▶ [EXERCISE REQUIREMENTS] Lines before the one containing "Left hand at" are left out; output the rest of the data exactly, through the final line.

▶ [THE INPUT]

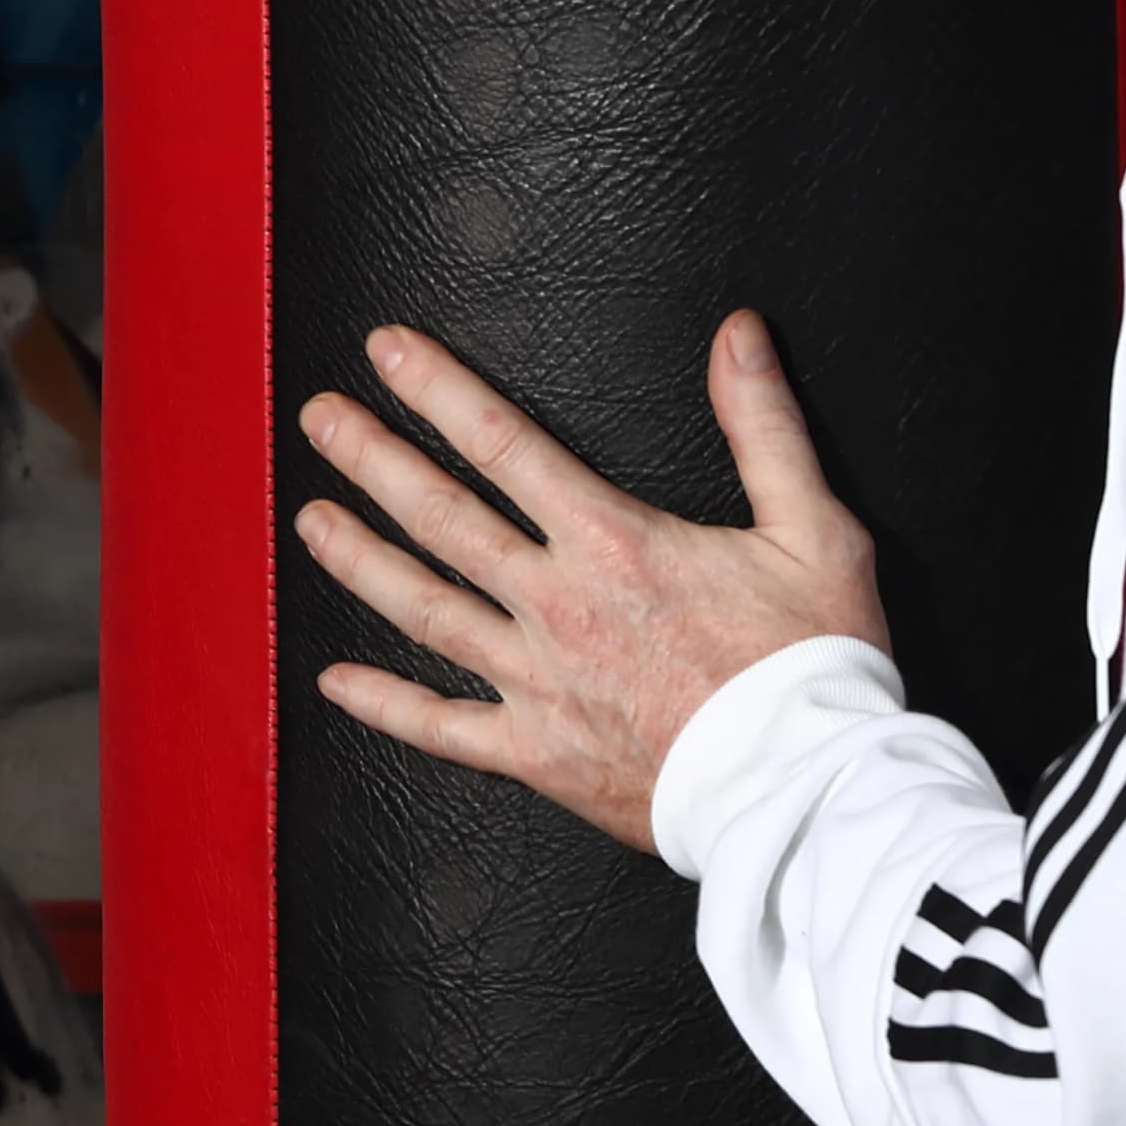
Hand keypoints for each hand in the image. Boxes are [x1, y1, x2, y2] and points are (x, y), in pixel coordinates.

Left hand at [294, 310, 888, 851]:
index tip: (386, 351)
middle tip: (319, 417)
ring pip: (425, 610)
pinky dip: (386, 705)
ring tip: (310, 519)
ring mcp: (537, 684)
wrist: (807, 791)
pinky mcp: (539, 756)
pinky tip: (334, 682)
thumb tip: (738, 334)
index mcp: (612, 542)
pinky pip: (444, 730)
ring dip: (360, 560)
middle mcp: (556, 606)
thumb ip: (764, 425)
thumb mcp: (813, 527)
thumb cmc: (816, 664)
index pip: (501, 443)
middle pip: (440, 515)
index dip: (436, 390)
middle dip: (372, 457)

▶ [YOUR SOLUTION]
Left hand at [294, 310, 888, 851]:
index tip: (386, 351)
middle tip: (319, 417)
ring pip: (425, 610)
pinky dip: (386, 705)
ring tip: (310, 519)
ring mcp: (537, 684)
wrist: (807, 791)
pinky mcp: (539, 756)
pinky tip: (334, 682)
thumb tip: (738, 334)
index mcp: (612, 542)
pinky pip: (444, 730)
ring dip: (360, 560)
middle mcp: (556, 606)
thumb ip: (764, 425)
thumb mcp: (813, 527)
thumb cmc: (816, 664)
index pip: (501, 443)
middle pip: (440, 515)
index dip: (436, 390)
middle dip: (372, 457)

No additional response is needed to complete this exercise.